IDP crisis unending

Lives as broken as this will take years to rebuild even if military activities are quickly concluded.


Editorial July 19, 2014

The last national census was in 1998 when the population of North and South Waziristan aggregated was 791,087, with North Waziristan counted at 361,246. Sixteen years later and with no census since, one of the largest human population movements in recent times is producing numbers that almost defy belief. On July 14, the number of individuals registered as being displaced from North Waziristan alone was 981,104, or about two and a half times what the population was in 1998 and there are still — but nobody knows how many — tens of thousands still in situ. At least 80 per cent of that number have arrived in Bannu.

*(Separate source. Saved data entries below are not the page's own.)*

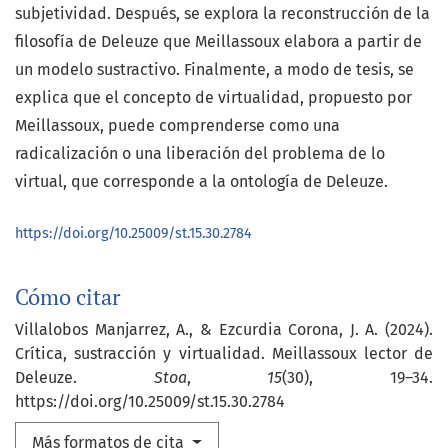
subjetividad. Después, se explora la reconstrucción de la
filosofía de Deleuze que Meillassoux elabora a partir de
un modelo sustractivo. Finalmente, a modo de tesis, se
explica que el concepto de virtualidad, propuesto por
Meillassoux, puede comprenderse como una
radicalización o una liberación del problema de lo
virtual, que corresponde a la ontología de Deleuze.
https://doi.org/10.25009/st.15.30.2784
Cómo citar
Villalobos Manjarrez, A., & Ezcurdia Corona, J. A. (2024).
Crítica, sustracción y virtualidad. Meillassoux lector de
Deleuze.
Stoa
,
15
(30), 19–34.
https://doi.org/10.25009/st.15.30.2784
Más formatos de cita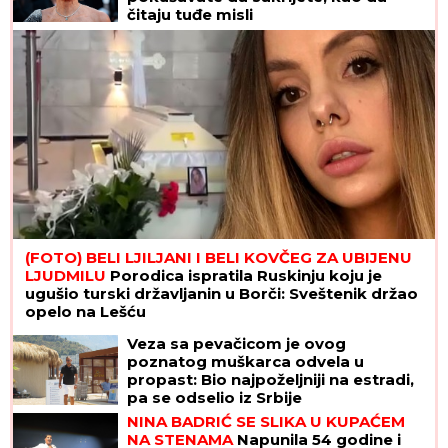
čitaju tuđe misli
(FOTO) BELI LJILJANI I BELI KOVČEG ZA UBIJENU
LJUDMILU
Porodica ispratila Ruskinju koju je
ugušio turski državljanin u Borči: Sveštenik držao
opelo na Lešću
Veza sa pevačicom je ovog
poznatog muškarca odvela u
propast: Bio najpoželjniji na estradi,
pa se odselio iz Srbije
NINA BADRIĆ SE SLIKA U KUPAĆEM
NA STENAMA
Napunila 54 godine i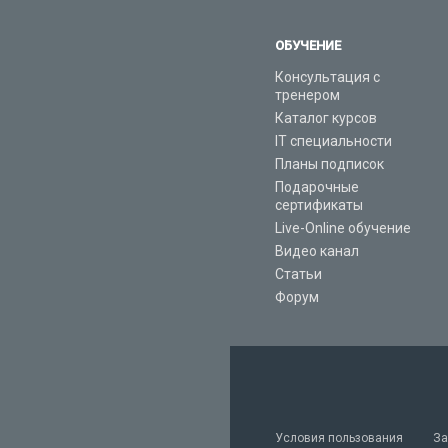
ОБУЧЕНИЕ
Консультация с
тренером
Каталог курсов
IT специальности
Планы подписок
Подарочные
сертификаты
Live-Online обучение
Видео канал
Статьи
Форум
Условия пользования
За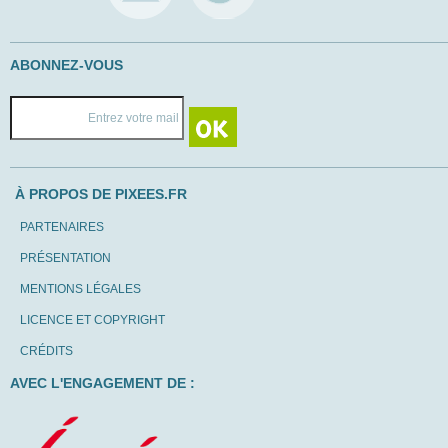
ABONNEZ-VOUS
À PROPOS DE PIXEES.FR
PARTENAIRES
PRÉSENTATION
MENTIONS LÉGALES
LICENCE ET COPYRIGHT
CRÉDITS
AVEC L'ENGAGEMENT DE :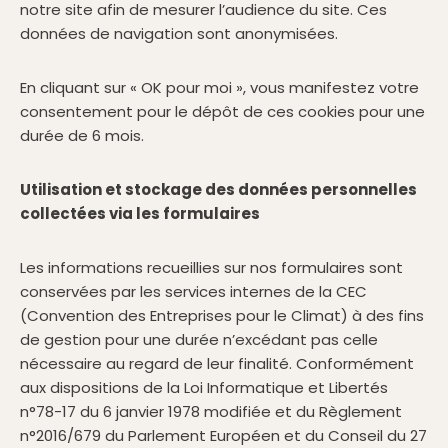
notre site afin de mesurer l’audience du site. Ces
données de navigation sont anonymisées.
En cliquant sur « OK pour moi », vous manifestez votre
consentement pour le dépôt de ces cookies pour une
durée de 6 mois.
‍Utilisation et stockage des données personnelles
collectées via les formulaires
Les informations recueillies sur nos formulaires sont
conservées par les services internes de la CEC
(Convention des Entreprises pour le Climat) à des fins
de gestion pour une durée n’excédant pas celle
nécessaire au regard de leur finalité. Conformément
aux dispositions de la Loi Informatique et Libertés
n°78-17 du 6 janvier 1978 modifiée et du Règlement
n°2016/679 du Parlement Européen et du Conseil du 27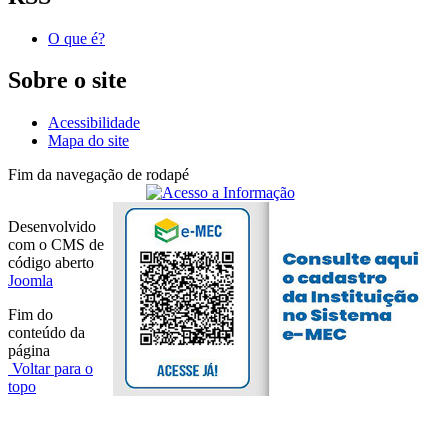
O que é?
Sobre o site
Acessibilidade
Mapa do site
Fim da navegação de rodapé
Desenvolvido
com o CMS de
código aberto
Joomla
Fim do
conteúdo da
página
Voltar para o
topo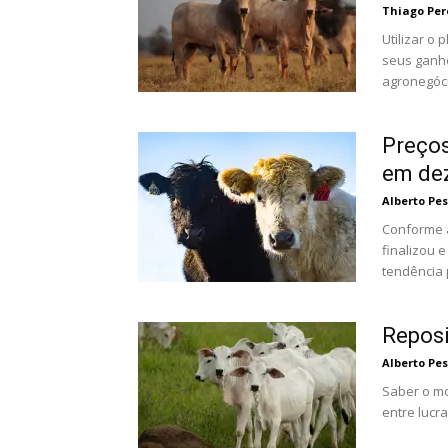
Thiago Per
Utilizar o
seus ganho
agronegóci
Preços
em de
Alberto Pe
Conforme 
finalizou 
tendência 
Reposi
Alberto Pe
Saber o mo
entre lucr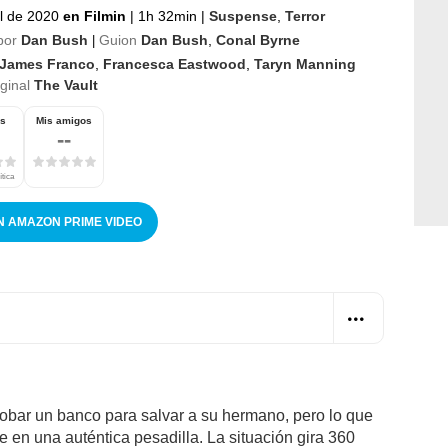
il de 2020
en Filmin
|
1h 32min
|
Suspense
,
Terror
por
Dan Bush
Guion
Dan Bush
,
Conal Byrne
|
James Franco
,
Francesca Eastwood
,
Taryn Manning
iginal
The Vault
os
Mis amigos
--
ítica
N AMAZON PRIME VIDEO
obar un banco para salvar a su hermano, pero lo que
e en una auténtica pesadilla. La situación gira 360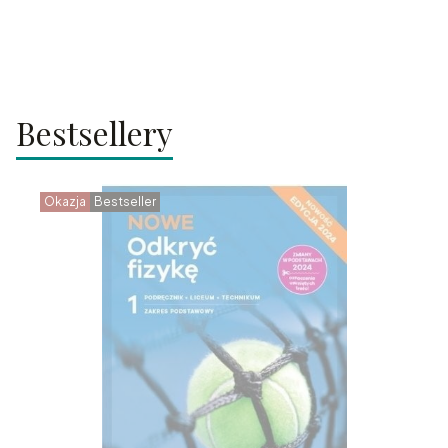
Bestsellery
Okazja
Bestseller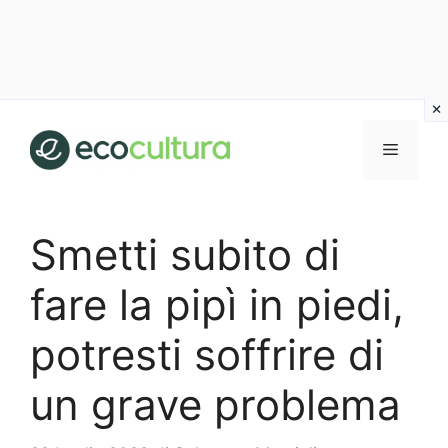
Vai
al
MENU
contenuto
Smetti subito di
fare la pipì in piedi,
potresti soffrire di
un grave problema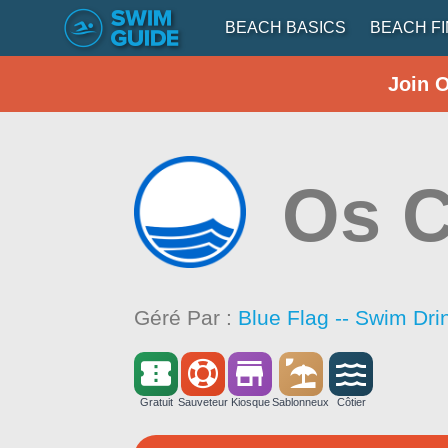
BEACH BASICS
BEACH F
Join 
Os C
Géré Par :
Blue Flag -- Swim Dri
Gratuit
Sauveteur
Kiosque
Sablonneux
Côtier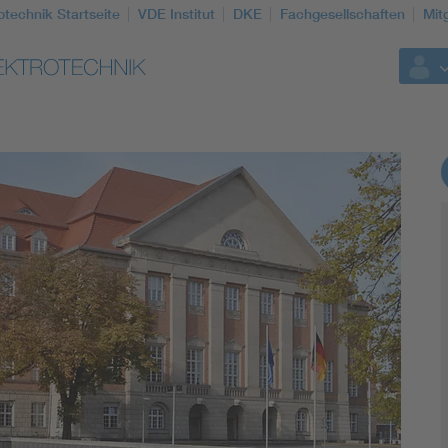
otechnik Startseite
VDE Institut
DKE
Fachgesellschaften
Mit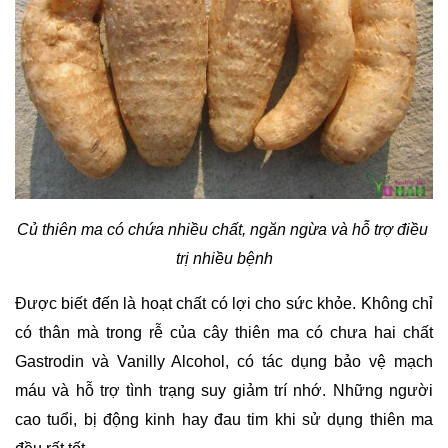
Củ thiên ma có chứa nhiều chất, ngăn ngừa và hỗ trợ điều 
trị nhiều bệnh
Được biết đến là hoạt chất có lợi cho sức khỏe. Không chỉ 
có thân mà trong rễ của cây thiên ma có chưa hai chất 
Gastrodin và Vanilly Alcohol, có tác dụng bảo vệ mạch 
máu và hỗ trợ tình trạng suy giảm trí nhớ. Những người 
cao tuổi, bị động kinh hay đau tim khi sử dụng thiên ma 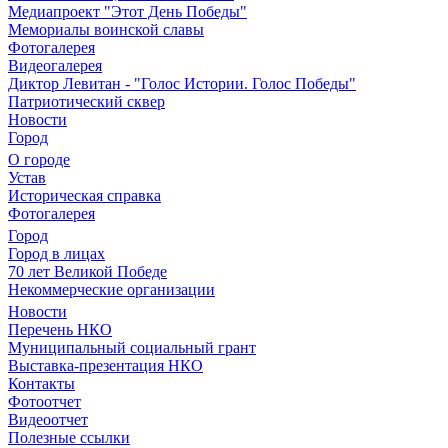
Медиапроект "Этот День Победы"
Мемориалы воинской славы
Фотогалерея
Видеогалерея
Диктор Левитан - "Голос Истории. Голос Победы"
Патриотический сквер
Новости
Город
О городе
Устав
Историческая справка
Фотогалерея
Город
Город в лицах
70 лет Великой Победе
Некоммерческие организации
Новости
Перечень НКО
Муниципальный социальный грант
Выставка-презентация НКО
Контакты
Фотоотчет
Видеоотчет
Полезные ссылки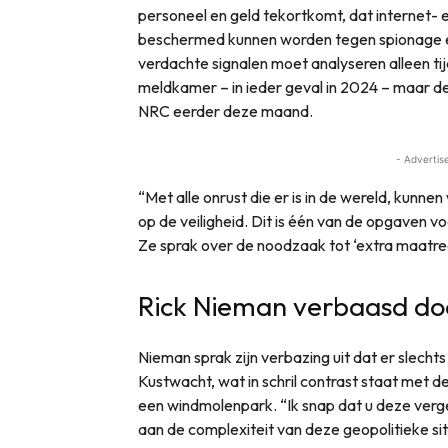
personeel en geld tekortkomt, dat internet- e
beschermed kunnen worden tegen spionage en
verdachte signalen moet analyseren alleen t
meldkamer – in ieder geval in 2024 – maar de
NRC eerder deze maand.
- Advertis
“Met alle onrust die er is in de wereld, kunne
op de veiligheid. Dit is één van de opgaven v
Ze sprak over de noodzaak tot ‘extra maatre
Rick Nieman verbaasd doo
Nieman sprak zijn verbazing uit dat er slechts
Kustwacht, wat in schril contrast staat met de
een windmolenpark. “Ik snap dat u deze verge
aan de complexiteit van deze geopolitieke si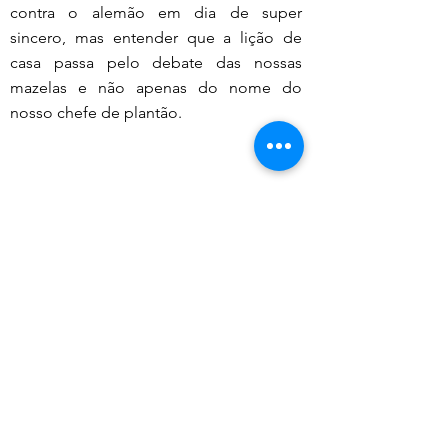
contra o alemão em dia de super 
sincero, mas entender que a lição de 
casa passa pelo debate das nossas 
mazelas e não apenas do nome do 
nosso chefe de plantão.
ala de Redação
estaque
Comentários
0.0 / 5 (0)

When the figures are analysed further a shocking truth is revealed. A worrying majority of the IDPs is made up of women and children. There are 281,829 women and 445,134 children, aggregating to 726,963. There are 249,042 men heading 88,871 families and an entire generation of children from North Waziristan now face a future of uncertainty, a lack of education, poor job prospects and indifferent or absent health care.

This vast pool of miserable humanity have been plunged into beggary in a matter of days or weeks and are reliant on government handouts for just about everything. They carried with them whatever portable items they could carry, the rest they left. All their animals, their fodder, seeds for crops, grains they had already harvested and stored and for many, perhaps most, they left behind their self-respect and dignity. They now spend hours every day in lines waiting for whatever trickles their way. Celebrities such as Younus Khan, Shahid Afridi and Shoaib Akhtar show up from time to time and distribute what they can but it is a drop in the ocean when laid against actual needs. The IDPs say that they are heartened by these visits; but heartened or not there has yet to be revealed any medium-to-long-term plan for these people and there is speculation among some social commentators that it may be better to build new cities for the IDPs rather than send them back whence they came.

Even if that were a viable proposition — and it probably is not — there are tensions below the surface that bode ill. The families that now find themselves in close proximity with one another are by no means a homogenous or even socially comfortable group of people. They lived insular lives that were governed by tribal rivalries and blood feuds, many of which stretch back generations. They were only held in check by careful boundary management. That disappeared with the order to move and now enemies find themselves cheek-by-jowl in the food queues that stretch for miles. The camps that were set up by the government to house the expected influx of IDPs are thinly populated, but it is difficult to accurately gauge just how thinly as access is tightly managed and the media are not welcomed by camp managers.

The psychological health of men, women and children is uniformly poor, it is anecdotally reported. Men are depressed and angered at having to take orders from people they regard as both their juniors and inferiors. Their pride has taken a severe knock and their paranoia in respect of the protection of ‘their’ women is said to be off the scale as traditional purdah systems creak under the strain caused by the displacement.

It is entirely possible that the numbers of IDPs from North Waziristan will exceed a million, and that is before there is any operation anywhere else in the tribal areas. This is a tragedy on an epic scale. Lives as broken as this will take years to rebuild even if military activities are quickly concluded and the extremists ejected or defeated. A generation of children will grow up angry and resentful of the way they and their parents were treated and a vast pool of latent unrest and alienation has been created. An outcome unlikely to have been envisaged by our political masters.

Published in The Express Tribune, July 20th, 2014.